EXERCISE REQUIREMENTS: Edit the records below so that every "BORROW" becomes "RESERVE", with nothing else changed, and leave the pictures out of your answer.

[Dataset records]
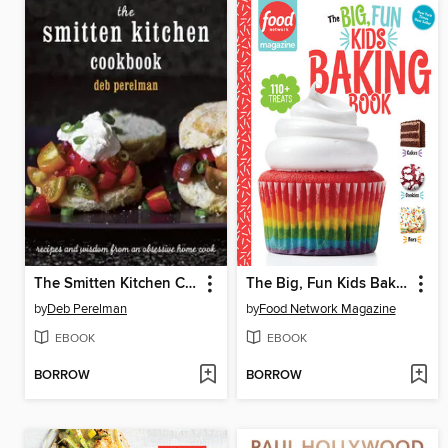
The Smitten Kitchen Cookbook
The Big, Fun Kids Baking Book
by
Deb Perelman
by
Food Network Magazine
EBOOK
EBOOK
BORROW
BORROW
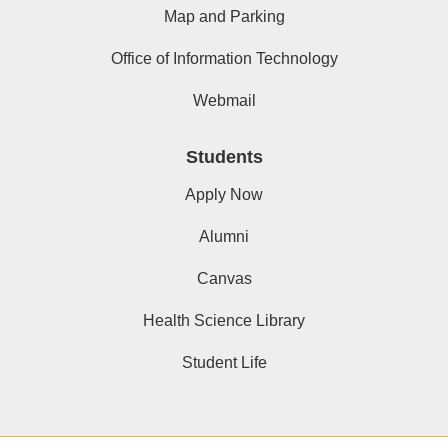
Map and Parking
Office of Information Technology
Webmail
Students
Apply Now
Alumni
Canvas
Health Science Library
Student Life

EXPECTED ANSWER:
The Smitten Kitchen Cookbook
The Big, Fun Kids Baking Book
by
Deb Perelman
by
Food Network Magazine
EBOOK
EBOOK
RESERVE
RESERVE
Map and Parking
Office of Information Technology
Webmail
Students
Apply Now
Alumni
Canvas
Health Science Library
Student Life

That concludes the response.